Items drawn from a data source

****************************************

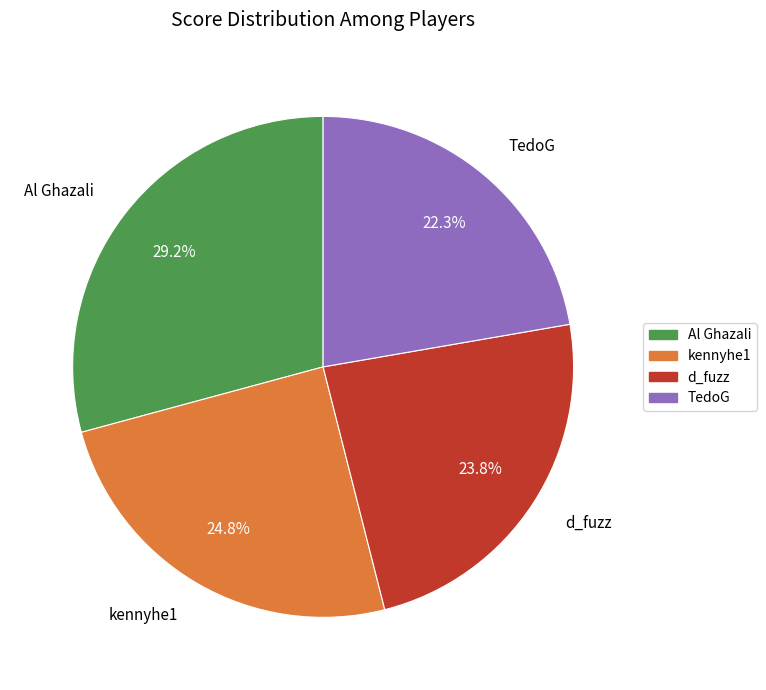

To the nearest percent, what portion does kennyhe1 represent?

25%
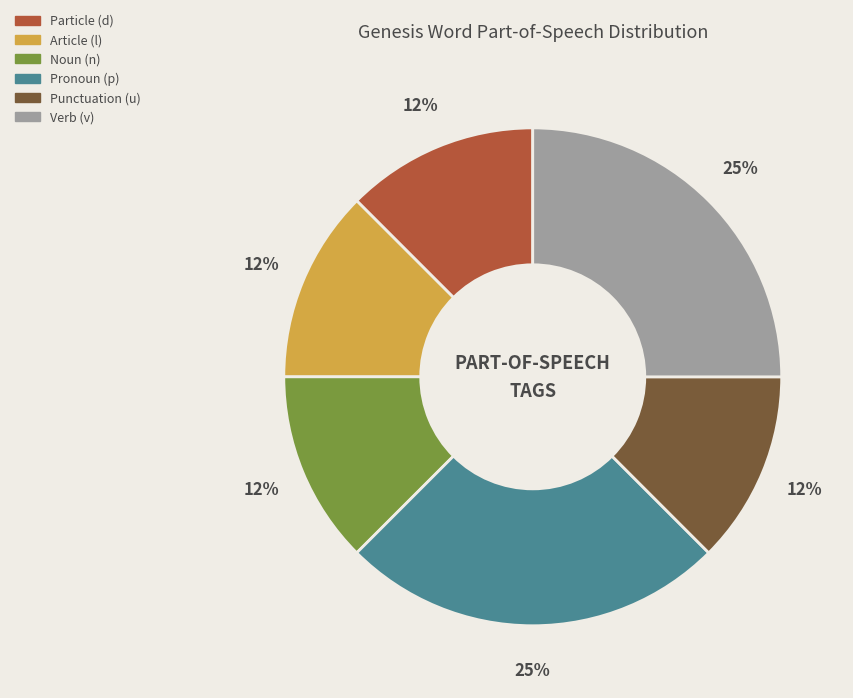

Is there a majority slice in this chart?

No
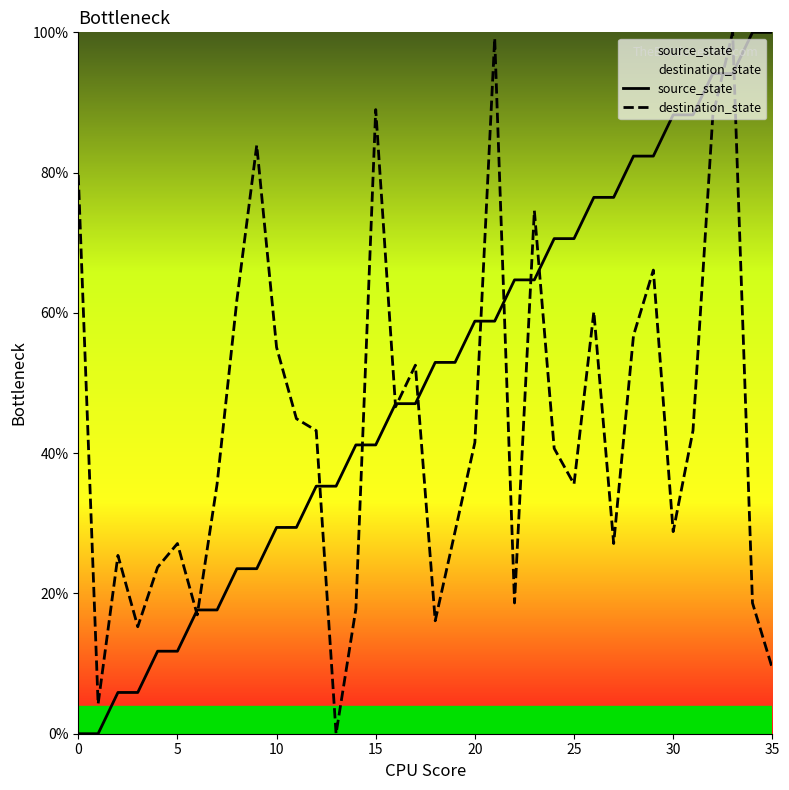

Does the chart have visible grid lines?

No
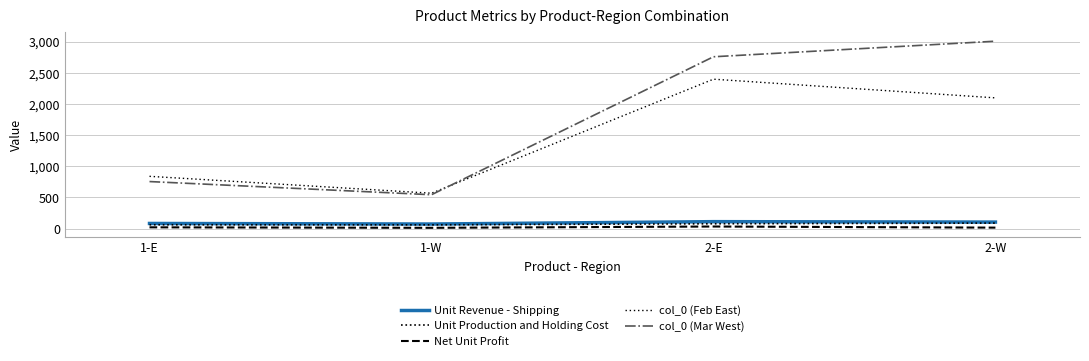

True or false: Unit Production and Holding Cost and Unit Revenue - Shipping intersect in this chart.

False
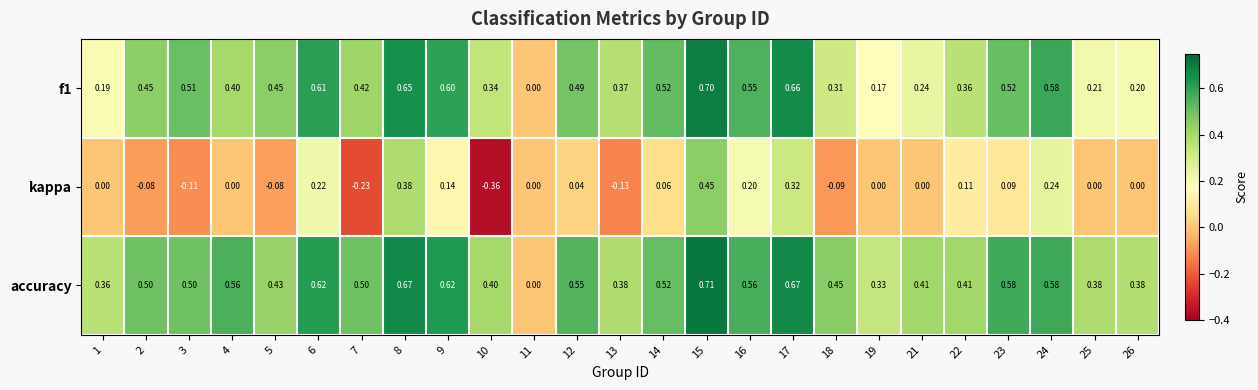

How many data points does each series have?

25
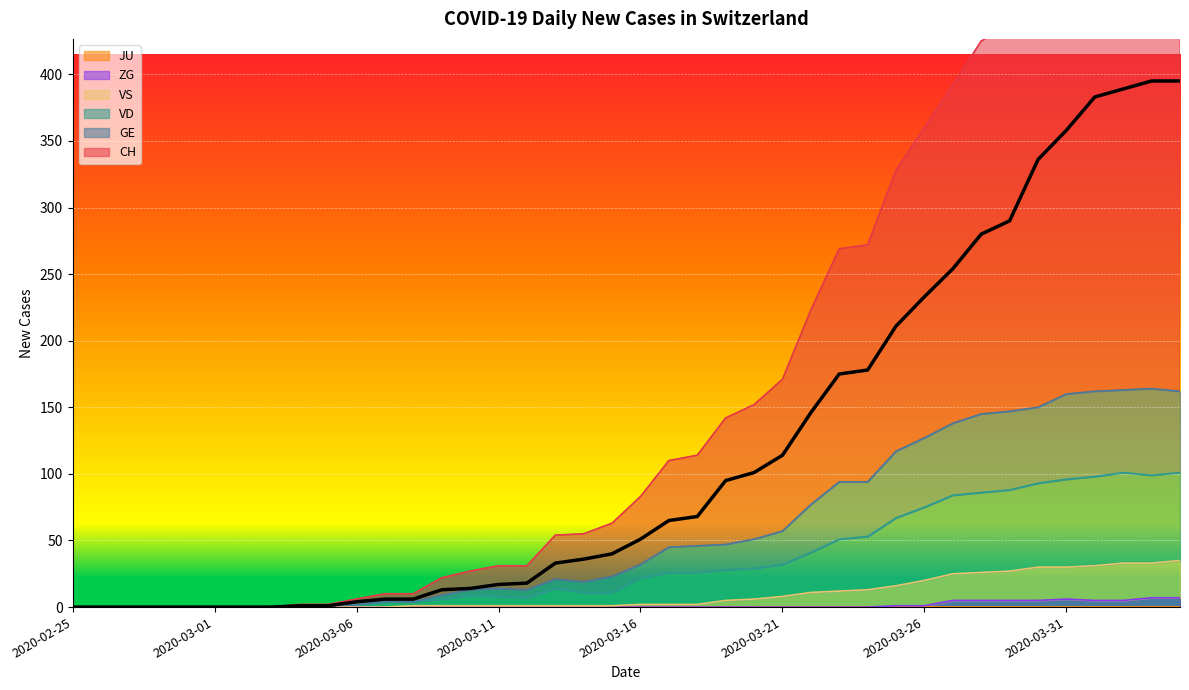

Where is the data nearest to the value 197?

29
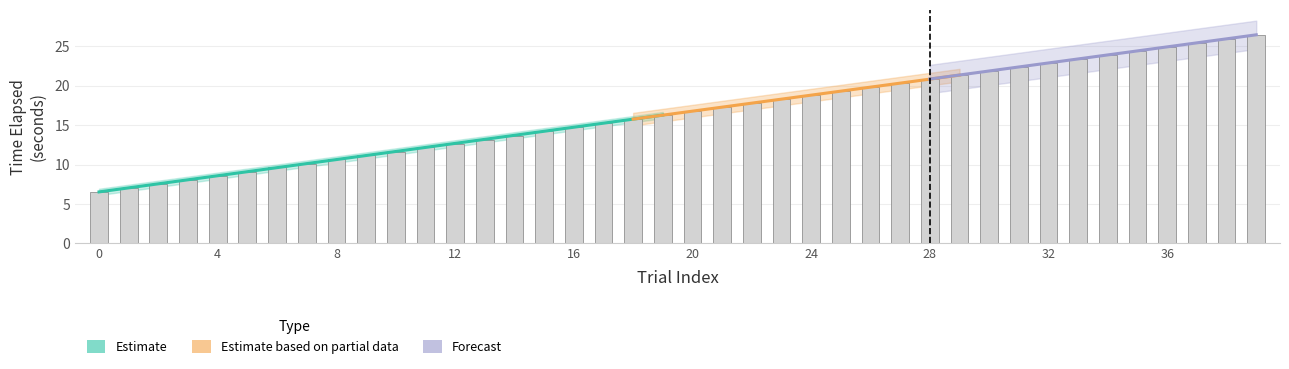

Reading right to left, extract all data points from this chart.

26.4	25.9	25.4	24.9	24.4	23.9	23.4	22.9	22.4	21.9	21.4	20.8	20.3	19.8	19.3	18.8	18.3	17.8	17.3	16.8	16.3	15.8	15.3	14.8	14.2	13.7	13.2	12.7	12.2	11.7	11.2	10.6	10.1	9.6	9.1	8.6	8.1	7.6	7.1	6.5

****************************************

**Aim of the task:** Find each line in the items above that contains the word "have" and copy those lines.

**Exercise result:**
Does the chart have visible grid lines?
How many data points does each series have?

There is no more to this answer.